INSTRUCTIONS TO FOLLOW: The answer must consist of every line in the data that contains "stadium".

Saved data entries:

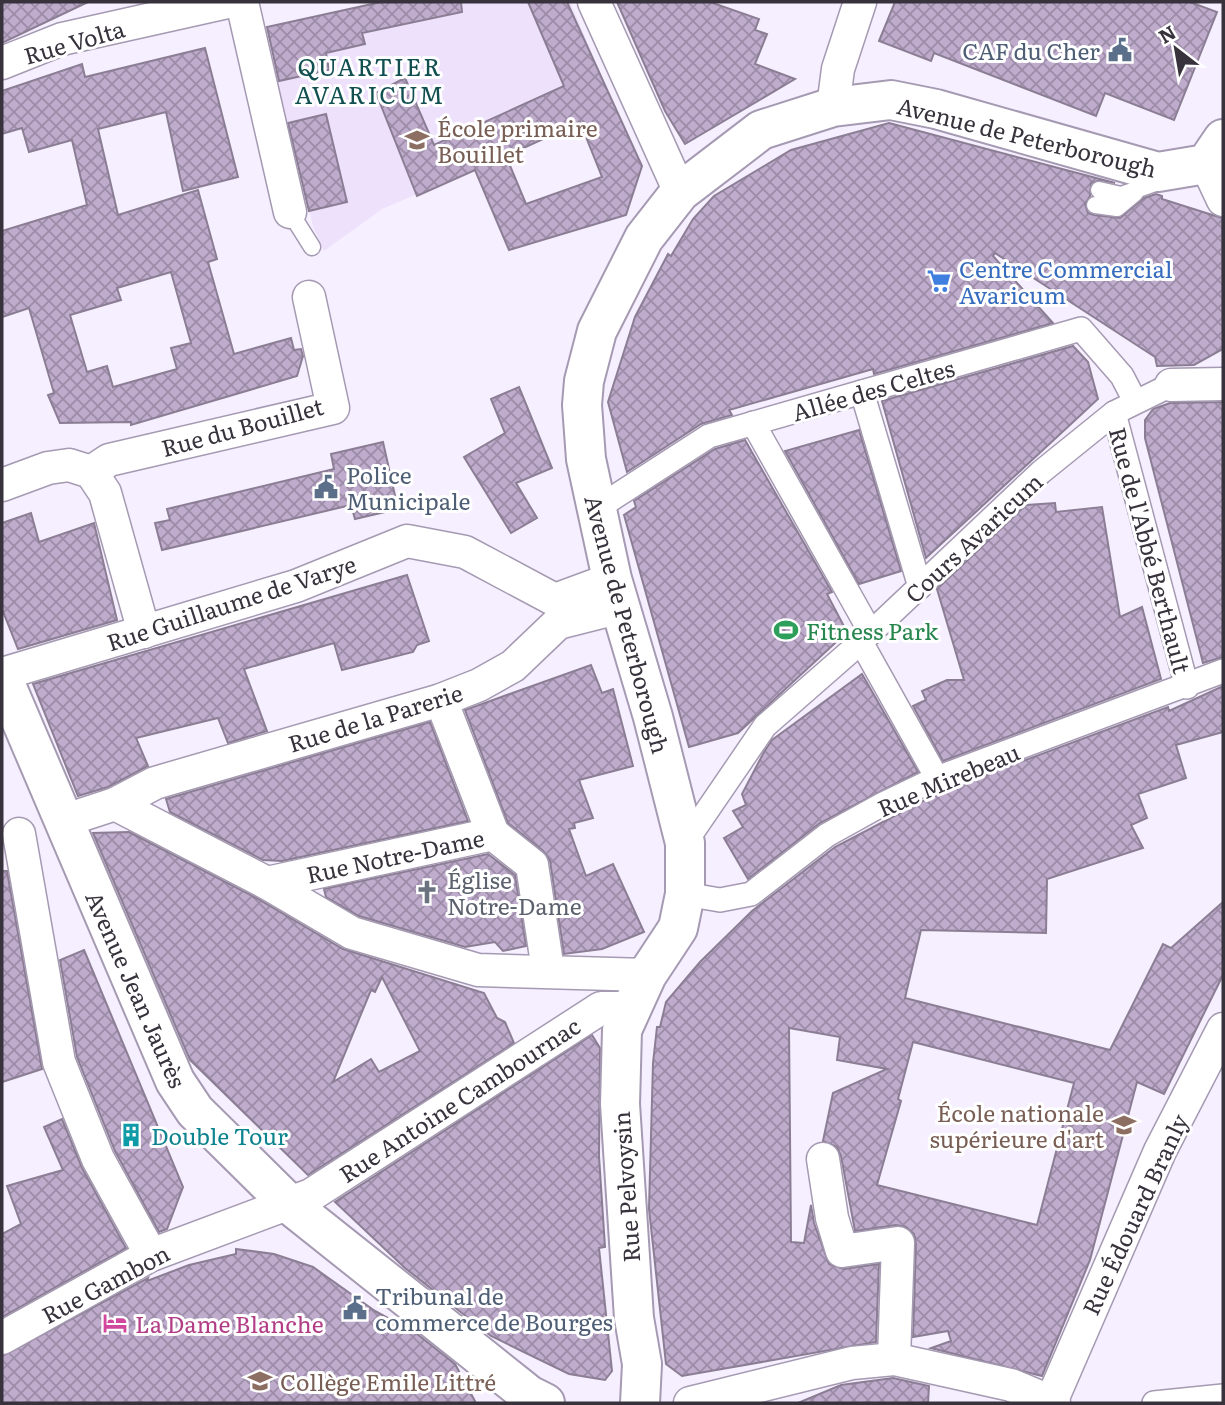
<svg xmlns="http://www.w3.org/2000/svg" width="1225" height="1405" font-family="Literata,serif">
	<style>
		.built { fill: #ede1fb }
		.building { fill: url(#building-cross-hatch); stroke: #8b7e94; stroke-width: 2; fill-rule: evenodd }
		.lines { fill: none; stroke-linecap: round; stroke-linejoin: round }
		.service-casing { stroke: #a59ab2; stroke-width: 19 }
		.pedestrian-casing { stroke: #a59ab2; stroke-width: 26 }
		.minor-casing { stroke: #a59ab2; stroke-width: 35 }
		.tertiary-casing { stroke: #a59ab2; stroke-width: 42 }
		.service { stroke: #fff; stroke-width: 16 }
		.pedestrian { stroke: #fff; stroke-width: 23 }
		.minor { stroke: #fff; stroke-width: 32 }
		.tertiary { stroke: #fff; stroke-width: 38 }
		.labels { text-anchor: middle; dominant-baseline: central; stroke-width: 6; stroke-linejoin: round; paint-order: stroke }
		.street-label { font-size: 23px; fill: #37323c; stroke: #fff }
		.service-label { font-size: 23px; fill: #4e5e75; stroke: #fff; text-anchor: start }
		.education-label { font-size: 23px; fill: #785e54; stroke: #fff; text-anchor: start }
		.shop-label { font-size: 23px; fill: #366cbe; stroke: #fff; text-anchor: start }
		.leisure-label { font-size: 23px; fill: #27864d; stroke: #fff; text-anchor: start }
		.worship-label { font-size: 23px; fill: #5b616d; stroke: #fff; text-anchor: start }
		.culture-label { font-size: 23px; fill: #0d838f; stroke: #fff; text-anchor: start }
		.hotel-label { font-size: 23px; fill: #b23c85; stroke: #fff; text-anchor: start }
		.neighbourhood-label { font-size: 24px; letter-spacing: 2px; fill: #114f50; stroke: #fff }
	</style>
	<defs>
		<pattern id="building-cross-hatch" width="8" height="8" patternUnits="userSpaceOnUse" patternTransform="scale(1.75)"><rect width="8" height="8" fill="#bfabcc"/><path d="M0 0l8 8M0 8l8-8" fill="none" stroke="#9c8ca7"/></pattern>
	</defs>
	<rect width="100%" height="100%" fill="#f6efff"/>
	<polygon class="built" points="381,2 570,2 616,109 382,209 324,251 314,229 263,28"/>
	<g class="building">
		<polygon points="2,2 88,2 2,43"/>
		<polygon points="381,2 461,2 462,12 362,33 365,44 326,53 329,70 279,81 267,27"/>
		<path d="M528,2H567L642,166L626,215L509,250L475,170L417,196L376,93L405,78L434,145L564,86ZM580,122L602,177L526,204L506,156Z"/>
		<polygon points="617,2 710,2 759,19 755,30 767,34 755,64 795,79 685,144 665,111"/>
		<polygon points="895,2 1190,2 1217,12 1174,120 1105,93 1096,116 934,53 931,61 879,41"/>
		<path d="M205,48L238,177L183,191L166,112L98,129L118,215L198,190L217,259L208,262L234,354L291,338L294,350L301,349L303,356L297,376L131,425V422L60,423L48,395L54,393L29,308L2,317V231L87,205L72,140L29,152L22,128L2,134V91L82,64L85,77ZM171,272L191,343L171,348L177,369L113,387L107,366L87,372L70,315L121,300L117,288Z"/>
		<polygon points="326,114 347,202 309,211 288,123"/>
		<polygon points="889,123 1115,183 1101,180 1091,183 1090,196 1085,204 1088,213 1094,215 1120,218 1144,198 1156,194 1162,196 1162,199 1222,218 1223,349 1194,365 1157,366 1155,357 995,253 993,256 1053,323 874,374 873,369 729,410 732,415 701,424 627,472 608,402 635,317 668,254 671,256 693,219 714,196 791,150"/>
		<polygon points="1073,346 1088,362 1098,399 926,558 882,401"/>
		<polygon points="519,387 552,468 516,483 537,518 511,533 464,457 505,433 491,399"/>
		<polygon points="1223,402 1223,657 1203,663 1145,438 1145,420 1153,409 1170,403"/>
		<polygon points="859,430 901,571 859,584 785,451"/>
		<polygon points="745,440 832,592 827,594 847,632 738,733 689,747 624,515 636,507 634,501 715,449"/>
		<polygon points="383,442 398,509 355,519 351,505 162,550 155,523 170,520 167,509 334,469 331,454"/>
		<polygon points="1055,503 1056,512 1102,507 1120,617 1142,607 1161,679 943,761 913,706 926,700 922,691 947,680 964,680 937,589 1026,505"/>
		<polygon points="31,513 39,542 94,523 117,620 18,649 2,609 2,523"/>
		<polygon points="407,575 429,641 417,645 413,652 342,670 334,643 244,669 267,731 228,743 218,718 136,738 148,766 108,787 78,796 33,684"/>
		<polygon points="591,665 602,693 613,689 633,766 579,780 593,818 574,823 575,828 569,829 586,876 613,864 644,932 602,949 564,954 550,861 543,851 508,823 465,710"/>
		<polygon points="862,674 918,772 820,823 748,879 724,838 743,827 733,811 746,805 742,794 764,752 772,740"/>
		<path d="M1223,686V732L1176,745L1186,778L1138,794L1147,818L1131,825L1143,848L1047,879L1046,933L921,930L905,998L1110,1050L1163,944L1171,948L1223,902V975L1164,1094L1137,1082L1090,1260L1042,1376L931,1348L951,1341L948,1331L913,1337L916,1244L914,1234L906,1227L896,1225L855,1231L841,1156L837,1147L823,1141L833,1093L887,1069L837,1060L840,1037L789,1028L791,1242L804,1243L811,1205L814,1223L829,1264L844,1269L879,1264L876,1342L682,1376L666,1364L649,1209L653,1063L657,1027H660L666,1002L700,962L752,911L835,847L942,791L1168,707L1169,711ZM913,1042L1074,1083L1037,1225L877,1185L901,1101L898,1099Z"/>
		<polygon points="430,722 468,821 282,861 263,860 170,812 166,799"/>
		<path d="M129,832L258,899L343,949L484,993L497,1018L505,1022L514,1043L308,1175L190,1060L93,833ZM382,977L420,1051L379,1072L371,1059L333,1082L371,990L375,992Z"/>
		<polygon points="488,854 515,875 526,946 503,951 495,942 465,947 359,916 326,897 324,889"/>
		<polygon points="2,871 7,871 42,1069 2,1082"/>
		<polygon points="84,950 183,1187 167,1229 159,1232 115,1151 77,1057 60,960"/>
		<polygon points="592,1035 600,1048 599,1156 605,1247 599,1248 612,1371 605,1380 569,1374 491,1336 405,1268 335,1202"/>
		<polygon points="62,1119 82,1168 126,1248 2,1317 2,1234 21,1224 7,1186 63,1170 44,1127"/>
		<polygon points="236,1249 274,1254 313,1267 375,1311 395,1322 398,1319 455,1364 476,1403 2,1403 2,1356 148,1278 147,1281 189,1265 236,1254"/>
		<polygon points="893,1378 929,1386 928,1403 798,1403 841,1385"/>
	</g>
	<g class="lines">
		<g class="service-casing">
			<g id="service">
				<polyline points="1099,190 1121,195 1164,180"/>
				<polyline points="1095,205 1117,208 1135,193"/>
				<polyline points="290,212 312,247"/>
			</g>
		</g>
		<g class="pedestrian-casing">
			<g id="pedestrian">
				<polyline points="862,392 920,587"/>
				<polyline points="1114,413 1187,687"/>
				<polyline points="753,423 871,633"/>
				<polyline points="596,509 709,436 1081,329 1122,376 1135,401"/>
				<polyline points="861,642 937,778"/>
				<polyline points="685,843 765,726 861,642 1041,472 1114,413 1171,385"/>
				<polyline points="685,894 720,900 751,894 827,835 883,804 937,778 1223,671"/>
				<polyline points="1154,1403 1223,1396"/>
			</g>
		</g>
		<g class="minor-casing">
			<g id="minor">
				<polyline points="242,2 290,212"/>
				<polyline points="594,2 680,192"/>
				<polyline points="2,63 62,39 228,2"/>
				<polyline points="833,107 838,69 860,2"/>
				<polyline points="1206,164 1223,200"/>
				<polyline points="1171,385 1223,384"/>
				<polyline points="91,472 109,460 333,408 309,297"/>
				<polyline points="2,485 48,468 69,465 91,472 105,493 144,632"/>
				<polyline points="2,674 296,586 407,541 465,552 555,600 612,579"/>
				<polyline points="441,700 493,834"/>
				<polyline points="115,804 267,883 352,933 478,970 647,975"/>
				<polyline points="63,821 115,804 155,783 441,700 479,685 513,666 558,623 621,607"/>
				<polyline points="19,834 59,1062 98,1159 151,1255"/>
				<polyline points="267,883 493,834 532,865 548,970"/>
				<polyline points="823,1159 832,1218 842,1251 898,1243 894,1359"/>
				<polyline points="2,1338 151,1255 311,1195 601,1008 631,1008"/>
				<polyline points="1051,1402 1160,1151 1223,1029"/>
				<polyline points="690,1403 852,1363 894,1359 1011,1385 1054,1403"/>
			</g>
		</g>
		<g class="tertiary-casing">
			<g id="tertiary">
				<polyline points="2,676 175,1081 195,1111 289,1204 529,1395 545,1403"/>
				<polyline points="640,1403 642,1364 634,1318 620,1104 622,1030 647,975 678,928 685,894 685,843 653,717 612,579 586,459 582,405 584,381 597,331 644,238 680,192 761,130 833,107 891,100 936,109 1158,172 1206,164 1223,139"/>
			</g>
		</g>
		<use href="#service" class="service"/>
		<use href="#pedestrian" class="pedestrian"/>
		<use href="#minor" class="minor"/>
		<use href="#tertiary" class="tertiary"/>
	</g>
	<defs>
		<g id="civic-bare" transform="scale(1.89)"><path d="M-.6-6.5H3V-4.5H.6V-3L4-1V1h2V6H-6V1h2V-1L-.6-3ZM-1.2 2.5V6h2.4V2.5Z" fill="#5c6f8a" stroke="#fff" stroke-width="2.5" paint-order="stroke"/></g>
		<g id="school-bare" transform="scale(1.89)"><path d="M0-5L7-2L0 1L-7-2ZM-4 1L0 2.5L4 1V4Q0 6-4 4Z" fill="#8d6e63" stroke="#fff" stroke-width="2.5" paint-order="stroke"/></g>
		<g id="supermarket-bare" transform="scale(1.89)"><path d="M-6-5.5h2.5l.6 2H6L4.5 2H-2.5L-4.4-4H-6ZM-1.5 3.2a1.3 1.3 0 1 0 .1 0ZM3 3.2a1.3 1.3 0 1 0 .1 0Z" fill="#3f7fe0" stroke="#fff" stroke-width="2.5" paint-order="stroke"/></g>
		<g id="stadium-bare" transform="scale(1.89)"><path d="M0-5a6.5 5 0 1 0 0 10a6.5 5 0 1 0 0-10ZM-3.5-1.8h7v3.6h-7Z" fill="#2e9e5b" stroke="#fff" stroke-width="2.5" paint-order="stroke"/></g>
		<g id="church-bare" transform="scale(1.89)"><path d="M-1.2-6h2.4v3.5h3.3v2.4h-3.3V6h-2.4V-.1h-3.3v-2.4h3.3Z" fill="#6b7280" stroke="#fff" stroke-width="2.5" paint-order="stroke"/></g>
		<g id="university-bare" transform="scale(1.89)"><path d="M0-5L7-2L0 1L-7-2ZM-4 1L0 2.5L4 1V4Q0 6-4 4Z" fill="#8d6e63" stroke="#fff" stroke-width="2.5" paint-order="stroke"/></g>
		<g id="building-bare" transform="scale(1.89)"><path d="M-4-6H4V6H1V3H-1V6H-4ZM-2.5-4.3h1.7v1.8h-1.7ZM.8-4.3h1.7v1.8H.8ZM-2.5-1h1.7V.8h-1.7ZM.8-1h1.7V.8H.8Z" fill="#0f9aa8" stroke="#fff" stroke-width="2.5" paint-order="stroke"/></g>
		<g id="hotel-bare" transform="scale(1.89)"><path d="M-6-4.5h1.5V1H6V5H4.5V3h-9V5H-6ZM-4 0a1.8 1.8 0 1 1 3.6 0ZM.5 0V-2.5h3Q6-2.5 6 0Z" fill="#d1479c" stroke="#fff" stroke-width="2.5" paint-order="stroke"/></g>
	</defs>
	<g fill-rule="evenodd">
		<use href="#civic-bare" x="1120" y="50"/>
		<use href="#school-bare" x="417" y="140"/>
		<use href="#supermarket-bare" x="939" y="281"/>
		<use href="#civic-bare" x="326" y="487"/>
		<use href="#stadium-bare" x="786" y="630"/>
		<use href="#church-bare" x="427" y="892"/>
		<use href="#university-bare" x="1124" y="1125"/>
		<use href="#building-bare" x="131" y="1135"/>
		<use href="#civic-bare" x="355" y="1308"/>
		<use href="#hotel-bare" x="115" y="1323"/>
		<use href="#school-bare" x="260" y="1381"/>
	</g>
	<g class="labels">
		<g class="street-label">
			<text transform="translate(74 41) rotate(-16)">Rue Volta</text>
			<text transform="translate(1027 136) rotate(14)">Avenue de Peterborough</text>
			<text transform="translate(873 389) rotate(-16)">Allée des Celtes</text>
			<text transform="translate(242 426) rotate(-15)">Rue du Bouillet</text>
			<text transform="translate(973 537) rotate(-43)">Cours Avaricum</text>
			<text transform="translate(1151 550) rotate(75)">Rue de l'Abbé Berthault</text>
			<text transform="translate(231 602) rotate(-18)">Rue Guillaume de Varye</text>
			<text transform="translate(628 624) rotate(75)">Avenue de Peterborough</text>
			<text transform="translate(375 717) rotate(-17)">Rue de la Parerie</text>
			<text transform="translate(948 779) rotate(-23)">Rue Mirebeau</text>
			<text transform="translate(395 855) rotate(-12)">Rue Notre-Dame</text>
			<text transform="translate(137 989) rotate(66)">Avenue Jean Jaurès</text>
			<text transform="translate(459 1099) rotate(-33)">Rue Antoine Cambournac</text>
			<text transform="translate(625 1187) rotate(-94)">Rue Pelvoysin</text>
			<text transform="translate(1134 1214) rotate(-65)">Rue Édouard Branly</text>
			<text transform="translate(105 1283) rotate(-28)">Rue Gambon</text>
		</g>
		<g class="service-label">
			<text x="1100" y="50" text-anchor="end">CAF du Cher</text>
			<text x="346" y="474">Police<tspan x="346" dy="26">Municipale</tspan></text>
			<text x="375" y="1295">Tribunal de<tspan x="375" dy="26">commerce de Bourges</tspan></text>
		</g>
		<g class="education-label">
			<text x="437" y="127">École primaire<tspan x="437" dy="26">Bouillet</tspan></text>
			<text x="1104" y="1112" text-anchor="end">École nationale<tspan x="1104" dy="26">supérieure d'art</tspan></text>
			<text x="280" y="1381">Collège Emile Littré</text>
		</g>
		<g class="shop-label">
			<text x="959" y="268">Centre Commercial<tspan x="959" dy="26">Avaricum</tspan></text>
		</g>
		<g class="leisure-label">
			<text x="806" y="630">Fitness Park</text>
		</g>
		<g class="worship-label">
			<text x="447" y="879">Église<tspan x="447" dy="26">Notre-Dame</tspan></text>
		</g>
		<g class="culture-label">
			<text x="151" y="1135">Double Tour</text>
		</g>
		<g class="hotel-label">
			<text x="135" y="1323">La Dame Blanche</text>
		</g>
		<g class="neighbourhood-label">
			<text x="370" y="65">QUARTIER<tspan x="370" dy="28">AVARICUM</tspan></text>
		</g>
	</g>
	<rect width="1225" height="1405" fill="none" stroke="#37323c" stroke-width="7"/>
	<g transform="translate(1176 49) rotate(329)" stroke="#ffffff" stroke-width="5" paint-order="stroke">
	<path d="M0-5L12 26L0 18L-12 26Z" fill="#37323c"/>
	<text y="-10" font-size="19" font-weight="bold" text-anchor="middle" fill="#37323c">N</text>
	</g>
</svg>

ANSWER FOR THE TASK:
		<g id="stadium-bare" transform="scale(1.89)"><path d="M0-5a6.5 5 0 1 0 0 10a6.5 5 0 1 0 0-10ZM-3.5-1.8h7v3.6h-7Z" fill="#2e9e5b" stroke="#fff" stroke-width="2.5" paint-order="stroke"/></g>
		<use href="#stadium-bare" x="786" y="630"/>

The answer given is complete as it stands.